Implementing the vision

PlanBTV eventually gets around to specifics, beginning with the need to expand the retail market share in competition with the suburbs. A major proposal in this area is expansion of the current four-block business improvement district (BID) downtown, currently known as the Church Street Marketplace.

In the future the BID’s role could include unified management of public infrastructure, advocating for redevelopment incentives, retail recruitment services handled by a specialist, and creation of a waterfront enhancement and redevelopment program. Setting up a downtown development revolving fund – a potential source of loans for promising projects – is mentioned as “a means to leverage private investment” and make sure that design and material standards are met.

Subsequent sections cover the need to reduce barriers to housing development and open up more units downtown. One recommendation is to improve vacant upper floors along Church Street for use as student housing. Another is to develop an under-utilized parcel at the corner of Main and South Winooski, ironically known as the Superblock, to create a high density project that attracts “several demographic groups interested in urban living who may want an alternative to fatigued single-family homes.”

Absent from the website is a related section in the magazine listing the specific zoning changes that will be needed. They include dropping the 50 percent limit on residential use in downtown projects, eliminating off-street parking requirements, simplifying the public approvals process, increasing the threshold that triggers the need for inclusionary units, and revising the size limits to allow for smaller units.

Another section deals with the innovative potential of Burlington’s creative class, described as “anyone willing to think like an artist” or who is striving to “create a window to view the world in an altogether different way.” This element of the plan is a departure from the past, explicitly acknowledging that arts and culture have become key factors in Burlington’s identity and economy that need to be nurtured.

Recommendations for how to do that include combined public and private funding for non-for-profit enterprises, a commitment to development that “actively enables” creative endeavors, and "incentivizing" the use of upper story properties.

Data extract

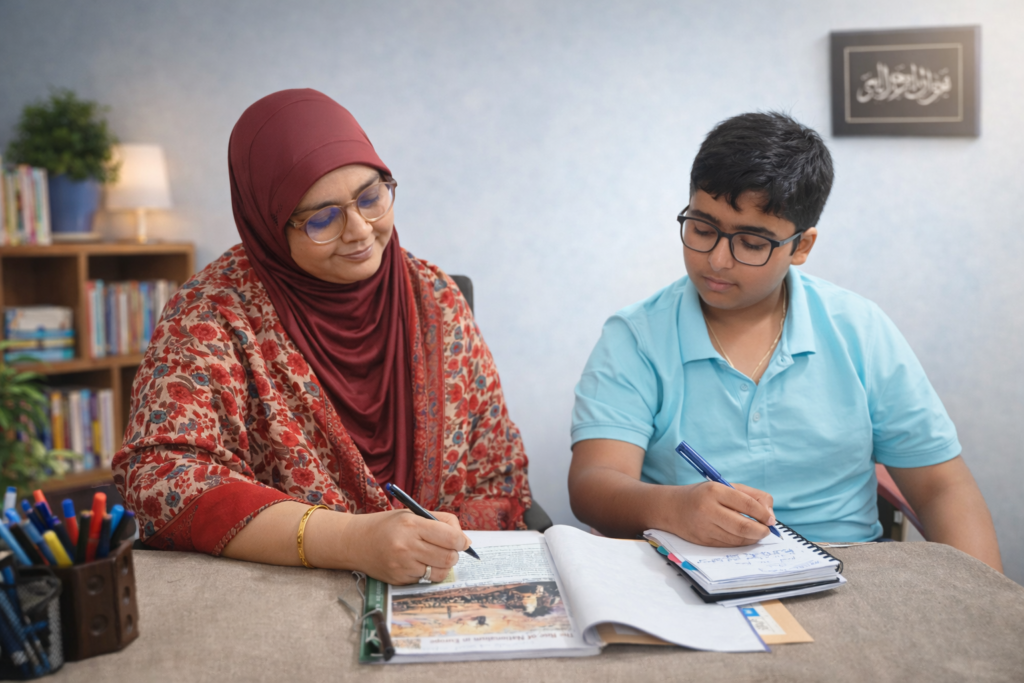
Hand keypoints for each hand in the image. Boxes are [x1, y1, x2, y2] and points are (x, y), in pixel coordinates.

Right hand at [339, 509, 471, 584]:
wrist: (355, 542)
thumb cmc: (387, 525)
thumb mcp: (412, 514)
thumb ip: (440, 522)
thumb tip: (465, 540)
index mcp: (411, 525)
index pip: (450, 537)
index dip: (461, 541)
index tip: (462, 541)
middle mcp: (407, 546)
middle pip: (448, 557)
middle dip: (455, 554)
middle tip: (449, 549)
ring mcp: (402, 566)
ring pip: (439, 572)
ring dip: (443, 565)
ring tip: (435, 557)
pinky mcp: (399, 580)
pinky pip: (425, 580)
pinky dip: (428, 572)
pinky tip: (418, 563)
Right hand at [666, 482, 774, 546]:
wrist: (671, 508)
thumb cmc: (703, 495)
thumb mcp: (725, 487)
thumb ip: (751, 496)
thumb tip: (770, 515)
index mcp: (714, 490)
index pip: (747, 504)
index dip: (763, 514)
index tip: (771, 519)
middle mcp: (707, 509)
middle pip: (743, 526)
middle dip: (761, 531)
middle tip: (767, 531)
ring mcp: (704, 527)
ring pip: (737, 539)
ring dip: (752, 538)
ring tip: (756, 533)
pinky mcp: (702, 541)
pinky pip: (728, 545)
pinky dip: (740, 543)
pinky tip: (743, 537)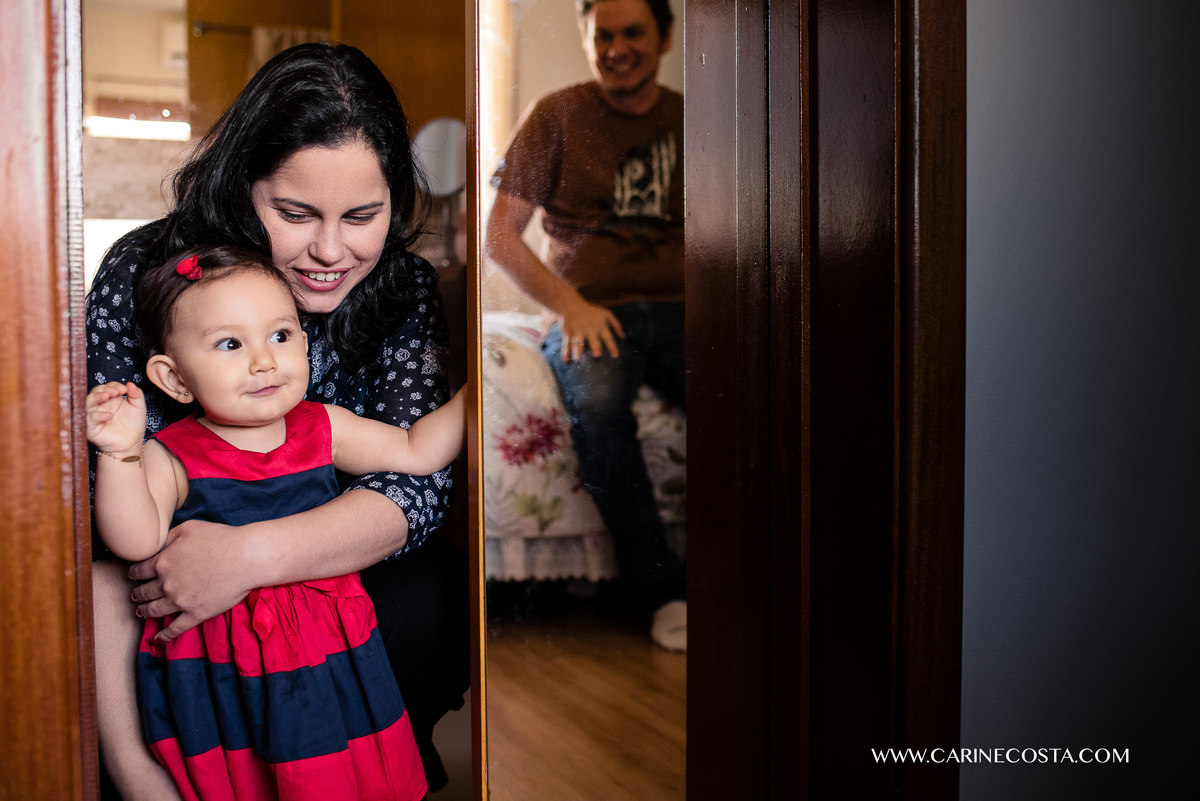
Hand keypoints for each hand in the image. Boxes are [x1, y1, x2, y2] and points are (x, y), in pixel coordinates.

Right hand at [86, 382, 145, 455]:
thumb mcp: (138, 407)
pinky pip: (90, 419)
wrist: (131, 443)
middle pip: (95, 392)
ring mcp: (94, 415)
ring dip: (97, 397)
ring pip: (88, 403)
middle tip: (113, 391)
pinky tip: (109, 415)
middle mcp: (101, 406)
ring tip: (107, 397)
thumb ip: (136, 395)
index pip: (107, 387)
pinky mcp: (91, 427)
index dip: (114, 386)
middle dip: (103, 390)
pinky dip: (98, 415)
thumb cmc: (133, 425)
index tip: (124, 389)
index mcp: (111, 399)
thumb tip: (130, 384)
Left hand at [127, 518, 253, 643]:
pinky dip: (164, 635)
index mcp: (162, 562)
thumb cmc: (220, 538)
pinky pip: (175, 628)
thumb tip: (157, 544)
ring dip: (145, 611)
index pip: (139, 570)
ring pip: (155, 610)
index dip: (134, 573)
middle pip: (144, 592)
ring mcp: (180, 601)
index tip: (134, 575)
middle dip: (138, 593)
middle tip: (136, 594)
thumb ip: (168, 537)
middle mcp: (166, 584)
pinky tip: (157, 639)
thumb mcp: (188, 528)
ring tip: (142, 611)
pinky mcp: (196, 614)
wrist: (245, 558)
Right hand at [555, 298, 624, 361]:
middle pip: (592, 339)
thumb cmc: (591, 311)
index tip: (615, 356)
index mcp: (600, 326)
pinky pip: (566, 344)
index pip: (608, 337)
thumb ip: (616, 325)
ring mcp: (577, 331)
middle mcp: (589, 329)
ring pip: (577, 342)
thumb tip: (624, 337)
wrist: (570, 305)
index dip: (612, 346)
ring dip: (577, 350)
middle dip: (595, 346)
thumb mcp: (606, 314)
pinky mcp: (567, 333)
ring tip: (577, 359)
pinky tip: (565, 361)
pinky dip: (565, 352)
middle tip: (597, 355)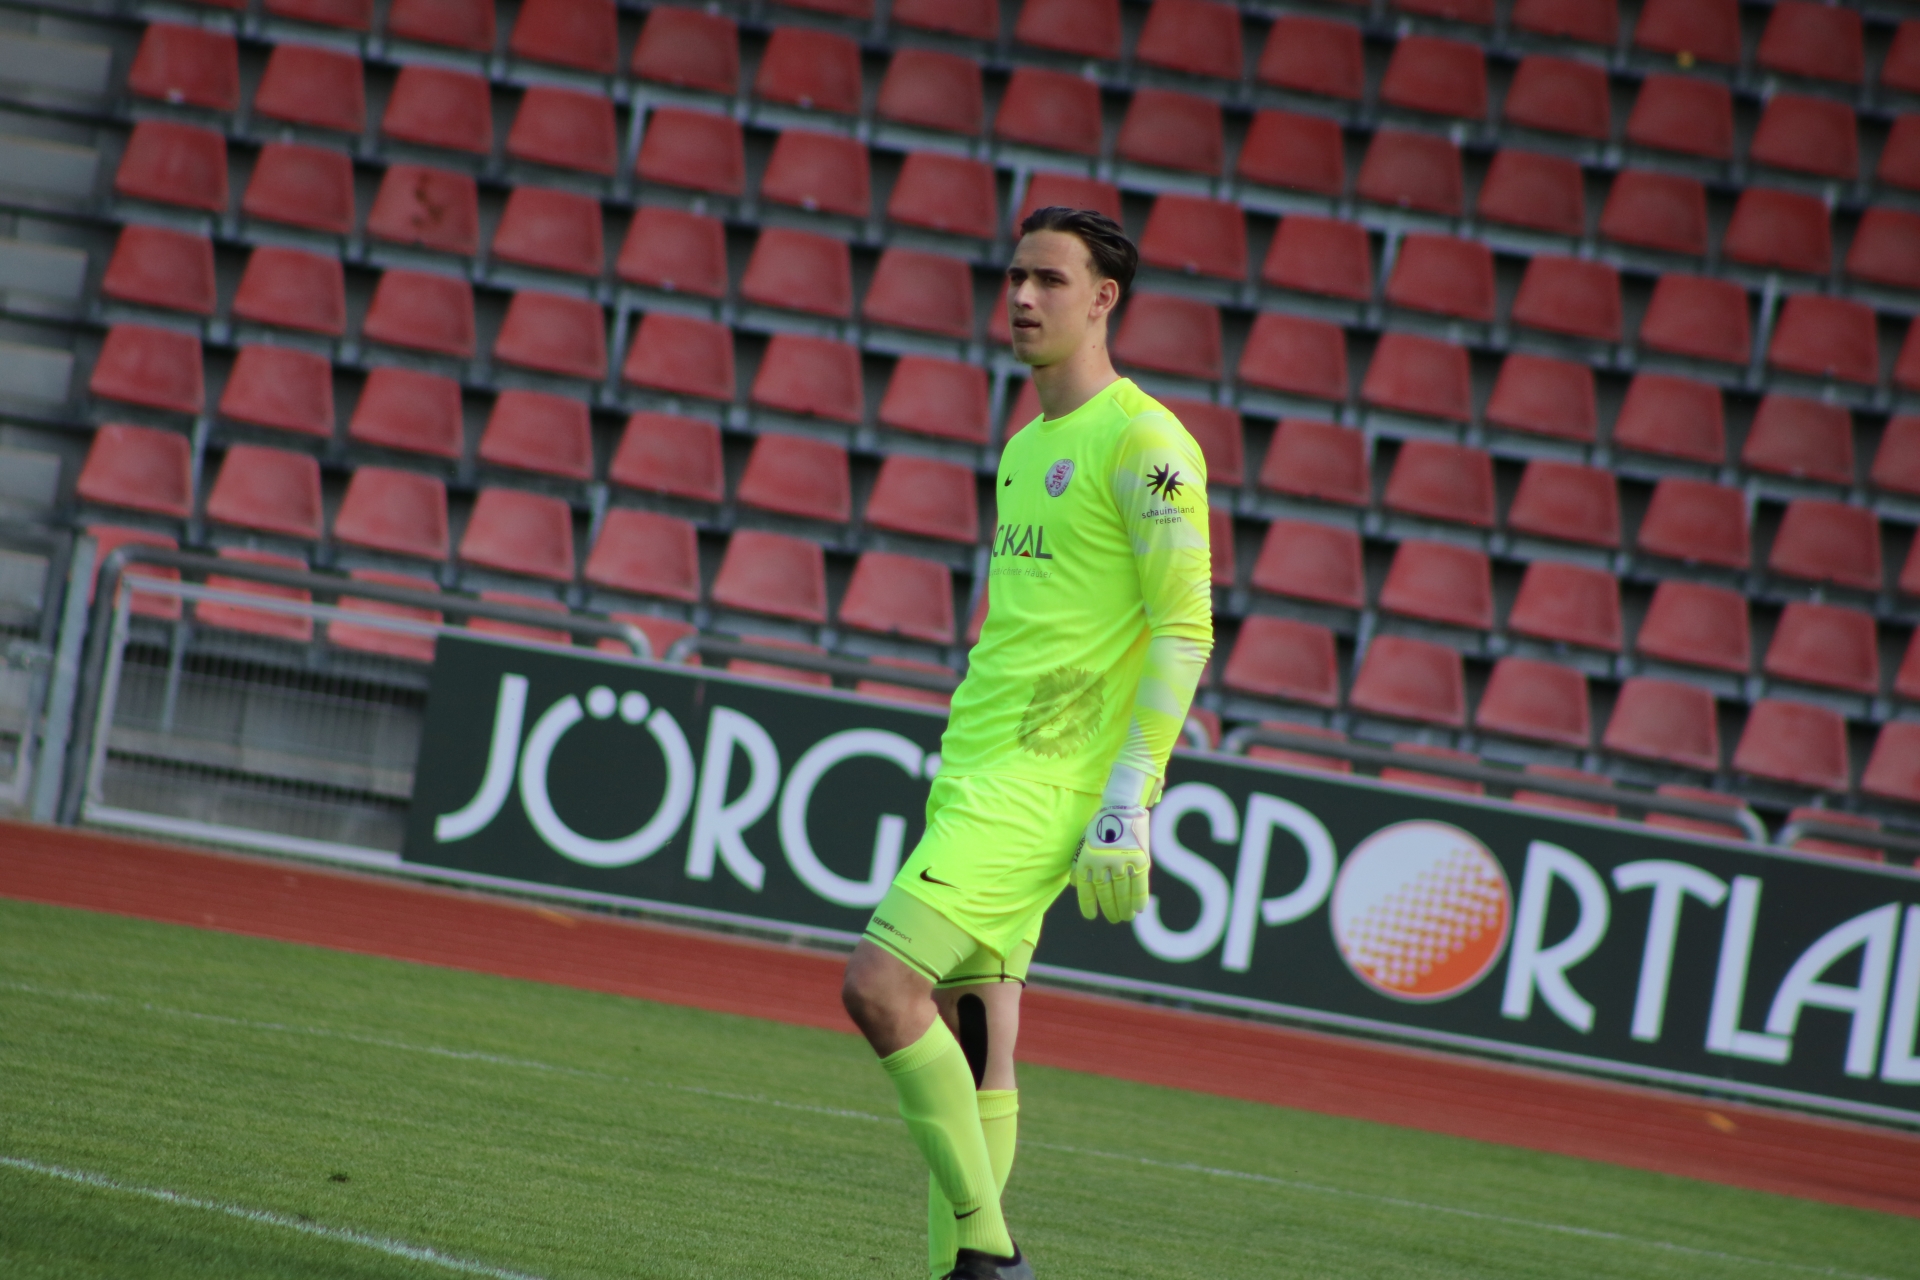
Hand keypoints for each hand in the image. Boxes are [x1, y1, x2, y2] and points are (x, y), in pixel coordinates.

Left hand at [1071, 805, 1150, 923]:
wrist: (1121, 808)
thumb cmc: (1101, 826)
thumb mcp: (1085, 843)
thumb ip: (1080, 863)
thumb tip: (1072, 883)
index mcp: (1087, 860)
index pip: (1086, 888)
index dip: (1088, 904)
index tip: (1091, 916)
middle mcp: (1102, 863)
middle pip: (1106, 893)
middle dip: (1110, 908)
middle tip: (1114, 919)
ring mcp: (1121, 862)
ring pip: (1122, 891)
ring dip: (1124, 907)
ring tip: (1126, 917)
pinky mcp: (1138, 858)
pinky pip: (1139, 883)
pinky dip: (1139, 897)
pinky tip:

Things to do
(A) List each zoning change that the text on Burlington's downtown plan says will be needed.
(B) Extend the text on Burlington's downtown plan, picking up right after its final sentence.

Replies
(A)
- Dropping the 50 percent limit on residential use in downtown projects
- Eliminating off-street parking requirements
- Simplifying the public approvals process
- Increasing the threshold that triggers the need for inclusionary units
- Revising the size limits to allow for smaller units

(B)
Among the most detailed sections in planBTV are those dealing with streets, transportation, pedestrians, cycling, and parking. “Now people want to be in urban areas so they can choose to not use a car,” the plan asserts. The proposals for these areas are numerous and ambitious, including a downtown transit mall; a passenger train station that will be part of a new waterfront civic square; and enhancing Burlington’s reputation as a bike-friendly destination through functional parking, end-of-trip facilities, secure storage, bike sharing, and a variety of bikeway types.  

The section titled “Park It! Burlington” provides a granular look at demand, the rationale to change some parking requirements, a tiered time limit approach, use of smart technology,  and various pricing proposals. “We already know that there is a surplus of parking that should be filled before new parking infrastructure is constructed,” the publication says in a sub-section on supply. “Building additional parking facilities will be the last step for Burlington to grow in a smart and efficient way.”

Reimagining the waterfront

Plan BTV sees the Waterfront’s potential “to be a year-round activity center that attracts both city residents and visitors.” Future possibilities include an ice skating facility, even a sled run down Depot Street when the area is “less than ideal” for typical warn weather options. Reinforcing previous municipal plans it also foresees the physical linking of the waterfront area with downtown at several points. 

The text often mentions minimizing the use of automobiles. But in the section on parking innovations it also recommends eliminating parking requirements for future development. “Each new development can determine exactly how much parking is needed without wasting land and resources on parking spaces that will not be utilized,” it argues. 

Thirty pages later, among the many proposals in a key section under the jaunty title, “Around the Burlington Plan,” it discusses two possible new parking structures on the waterfront. The idea is to keep most of the additional parking hidden from view, preferably in buildings with other retail, housing or office uses.

One possibility is below Battery Street, potentially with a connection to Pearl Street via elevator, plus a green roof with a commanding waterfront view. Another option is below the southern end of Lake Street, with access to College or Main.  Building them “would allow nearby surface parking lots to be redeveloped into civic spaces and mixed-used buildings to further activate the waterfront,” the plan says.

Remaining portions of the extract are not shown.